> WORK TO COMPLETE
Everything in the listing below should be repeated verbatim, apart from the pictures.

> PROVIDED DATA
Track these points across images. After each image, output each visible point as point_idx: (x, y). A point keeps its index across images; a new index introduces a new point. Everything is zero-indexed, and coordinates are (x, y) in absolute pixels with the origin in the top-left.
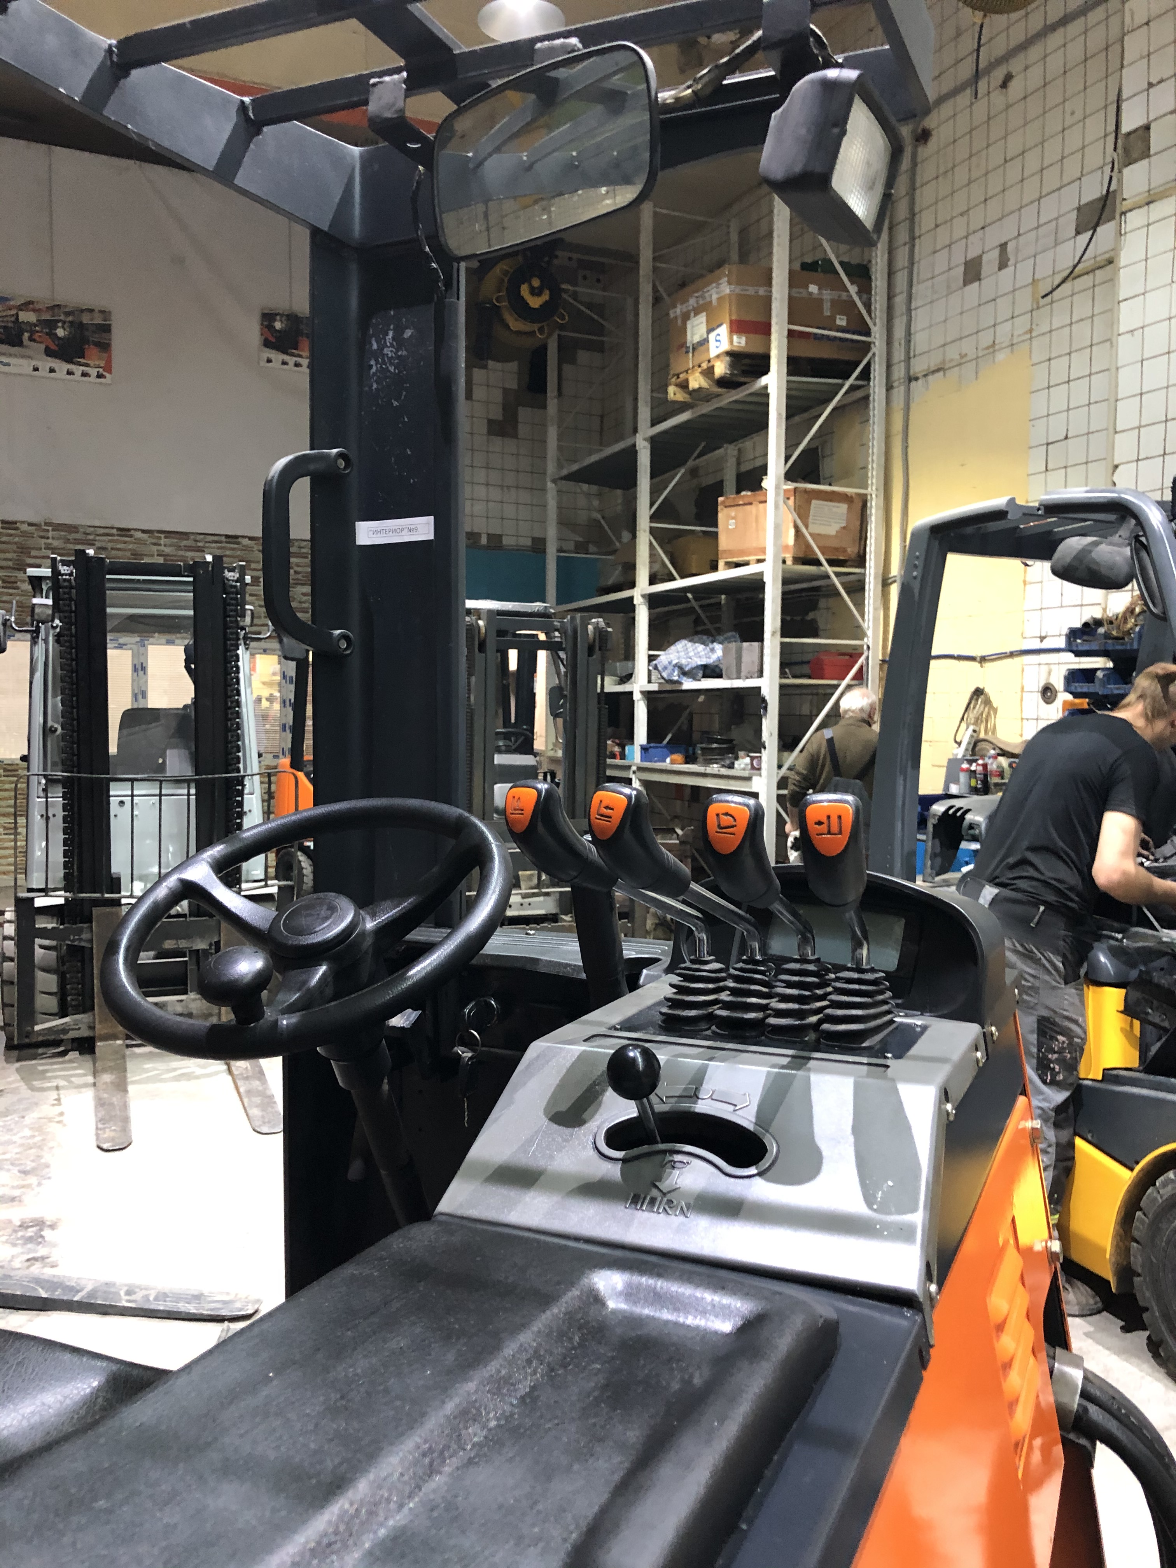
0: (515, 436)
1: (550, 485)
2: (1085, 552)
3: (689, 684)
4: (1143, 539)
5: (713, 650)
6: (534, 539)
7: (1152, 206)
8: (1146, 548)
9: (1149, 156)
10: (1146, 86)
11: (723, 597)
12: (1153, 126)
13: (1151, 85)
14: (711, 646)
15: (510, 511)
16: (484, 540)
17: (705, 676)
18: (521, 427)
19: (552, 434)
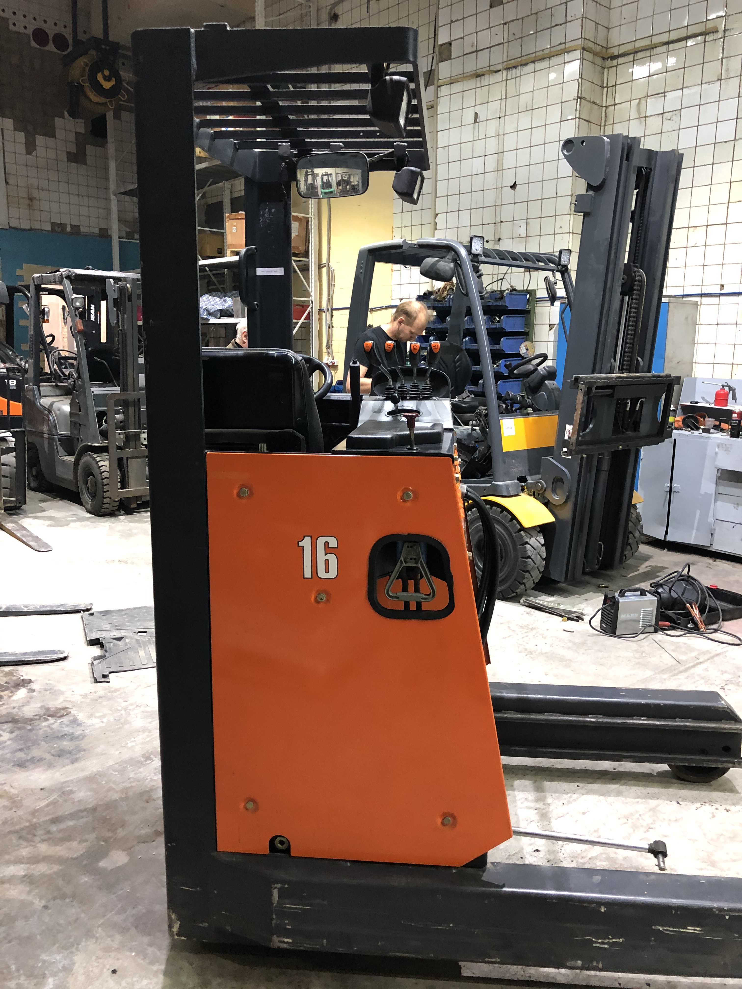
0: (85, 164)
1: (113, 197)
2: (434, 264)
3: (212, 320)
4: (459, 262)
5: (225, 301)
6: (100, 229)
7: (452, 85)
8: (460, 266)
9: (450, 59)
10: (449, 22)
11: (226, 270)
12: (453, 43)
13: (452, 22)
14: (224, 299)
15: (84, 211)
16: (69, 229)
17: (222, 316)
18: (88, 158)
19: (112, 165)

> EXPECTED ANSWER
Track these points across images. After each image, output each visible point as point_idx: (x, y). A point keeps its index across images; a new index introduces a new point. Everything is zero-indexed, and coordinates are (x, y) in absolute pixels with the origin in the top-left.
0: (515, 436)
1: (550, 485)
2: (1085, 552)
3: (689, 684)
4: (1143, 539)
5: (713, 650)
6: (534, 539)
7: (1152, 206)
8: (1146, 548)
9: (1149, 156)
10: (1146, 86)
11: (723, 597)
12: (1153, 126)
13: (1151, 85)
14: (711, 646)
15: (510, 511)
16: (484, 540)
17: (705, 676)
18: (521, 427)
19: (552, 434)
0: (85, 164)
1: (113, 197)
2: (434, 264)
3: (212, 320)
4: (459, 262)
5: (225, 301)
6: (100, 229)
7: (452, 85)
8: (460, 266)
9: (450, 59)
10: (449, 22)
11: (226, 270)
12: (453, 43)
13: (452, 22)
14: (224, 299)
15: (84, 211)
16: (69, 229)
17: (222, 316)
18: (88, 158)
19: (112, 165)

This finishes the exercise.